Aí tivemos uma época tenebrosa em que barbaridades do tipo “o Peugeot 207 ficaria muito caro para o Brasil; o Golf V fiaria muito caro para o Brasil” foram repetidas à exaustão pelos arrogantes assessores das montadoras e engolidas sem nenhum questionamento pela imprensa conivente. O resultado foi o convívio com trapizongas como o Peugeot 206,5 e o Golf 4,5 que, de verdade, nem eram tão mais baratos que seus similares europeus, apesar da enorme inferioridade como produtos.

Depois de muita luta, parece que a ficha caiu. A nosso ver, o gatilho foi a troca de editores na Quatro Rodas, e a subsequente reprovação do EcoSport que começou uma nova fase de saudável independência. Já elogiamos recentemente aqui várias citações da imprensa com relação ao elevado preço dos carros, e principalmente a prática abusiva, mas que infelizmente tem se tornado comum, de trazer uma nova geração de um carro com valores 30% maiores que a anterior. Nos desculpem, mas nenhuma inovação tecnológica justifica esse preço, e muito menos os três ou quatro equipamentos adicionados nas novas gerações de Cruze, Civic, Edge e agora Fusion.

Aliás, vale aqui um parênteses. Muito do que se defende aqui como “adição de conteúdo” na nova geração é na verdade eletrônica e sensores que não são caros. Qual o custo real de adicionar um sensor de ponto cego? Uma câmera de ré? É muito diferente de um novo motor ou plataforma por exemplo. Então as montadoras querem justificar aumentos de 30 mil reais sendo que na verdade o investido no carro, diluído por toda a produção, não chega a mil.

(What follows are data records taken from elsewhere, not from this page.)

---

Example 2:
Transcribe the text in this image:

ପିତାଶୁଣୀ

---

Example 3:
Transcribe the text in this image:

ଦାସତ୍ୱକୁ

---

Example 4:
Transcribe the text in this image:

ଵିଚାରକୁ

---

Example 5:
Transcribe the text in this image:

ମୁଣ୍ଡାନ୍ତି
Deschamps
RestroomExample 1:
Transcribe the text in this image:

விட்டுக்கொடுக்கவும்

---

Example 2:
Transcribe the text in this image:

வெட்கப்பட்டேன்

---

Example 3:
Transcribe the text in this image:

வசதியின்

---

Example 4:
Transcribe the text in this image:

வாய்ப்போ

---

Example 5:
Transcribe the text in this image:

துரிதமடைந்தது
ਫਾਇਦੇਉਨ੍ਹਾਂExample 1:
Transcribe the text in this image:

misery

Assim, é justamente quando temos a imprensa mais questionadora, assumindo o lado do leitor, perplexa com os aumentos sem sentido, o BCWS relativiza tudo comparando com os preços de muitos anos atrás.

A avaliação do site é infelizmente distorcida pois o índice de comparação é o IGP-M, que não reflete tão bem a economia quanto o IPCA. No entanto, mesmo com o IPCA nota-se claramente que muitos carros estão mais baratos hoje do que em 2006 e mesmo 1996.

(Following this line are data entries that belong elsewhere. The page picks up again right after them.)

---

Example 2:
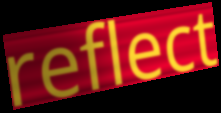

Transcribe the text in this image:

reflect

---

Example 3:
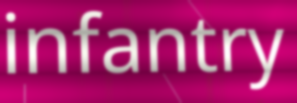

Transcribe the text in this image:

infantry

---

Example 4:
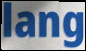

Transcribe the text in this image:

lang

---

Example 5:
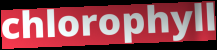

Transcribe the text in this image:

chlorophyll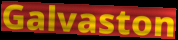
GalvastonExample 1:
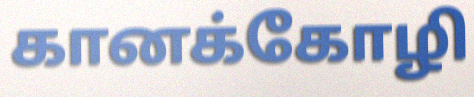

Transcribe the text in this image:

கானக்கோழி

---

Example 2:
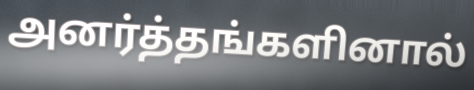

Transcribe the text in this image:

அனர்த்தங்களினால்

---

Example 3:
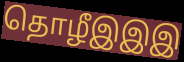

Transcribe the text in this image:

தொழீஇஇஇ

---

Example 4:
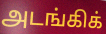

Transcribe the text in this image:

அடங்கிக்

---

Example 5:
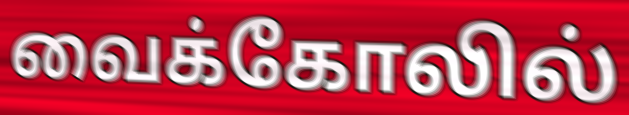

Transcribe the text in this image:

வைக்கோலில்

Não há o que desmerecer na avaliação do BCWS, a não ser a escolha do índice. Como avaliação, está corretíssima. O problema, em nossa visão, é que chove no molhado. Carro sempre foi caro no Brasil. Como vários internautas comentaram, até os anos 80 ter carro 0km era coisa de gente rica, a classe média comprava usados e os mais pobres andavam de ônibus mesmo.

Dizer que os carros custam o que sempre custaram é prestar um desserviço aos brasileiros, é seguir privando-os de ter carro, é defender que carros sejam caros mesmo e somente acessíveis aos mais privilegiados. “Afinal de contas sempre foi assim”.

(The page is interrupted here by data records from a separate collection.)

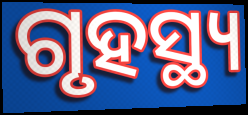
ଗୃହସ୍ଥ୍ୟ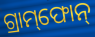
ଗ୍ରାମ୍‌ଫୋନ୍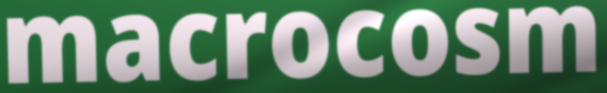
macrocosmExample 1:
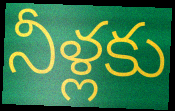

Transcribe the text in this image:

నీళ్లకు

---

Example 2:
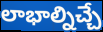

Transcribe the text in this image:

లాభాల్నిచ్చే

A nosso ver, o caminho é continuar estampando nas primeiras páginas que os carros estão caros. É seguir escrevendo manchetes como a sensacional de hoje do UOL Carros: Ford Fusion 2017 pode até andar sozinho; difícil é pagar novo preço.

Isso sim é defender o interesse do brasileiro e do consumidor. É já queimar o lançamento de partida, forçar uma política de revisão de preços, alertar o comprador que ele estará melhor servido no mercado de usados, para que mais pessoas tenham acesso aos carros, principalmente aos bons carros.

Esse é o papel da imprensa. Democratização da cultura automotiva.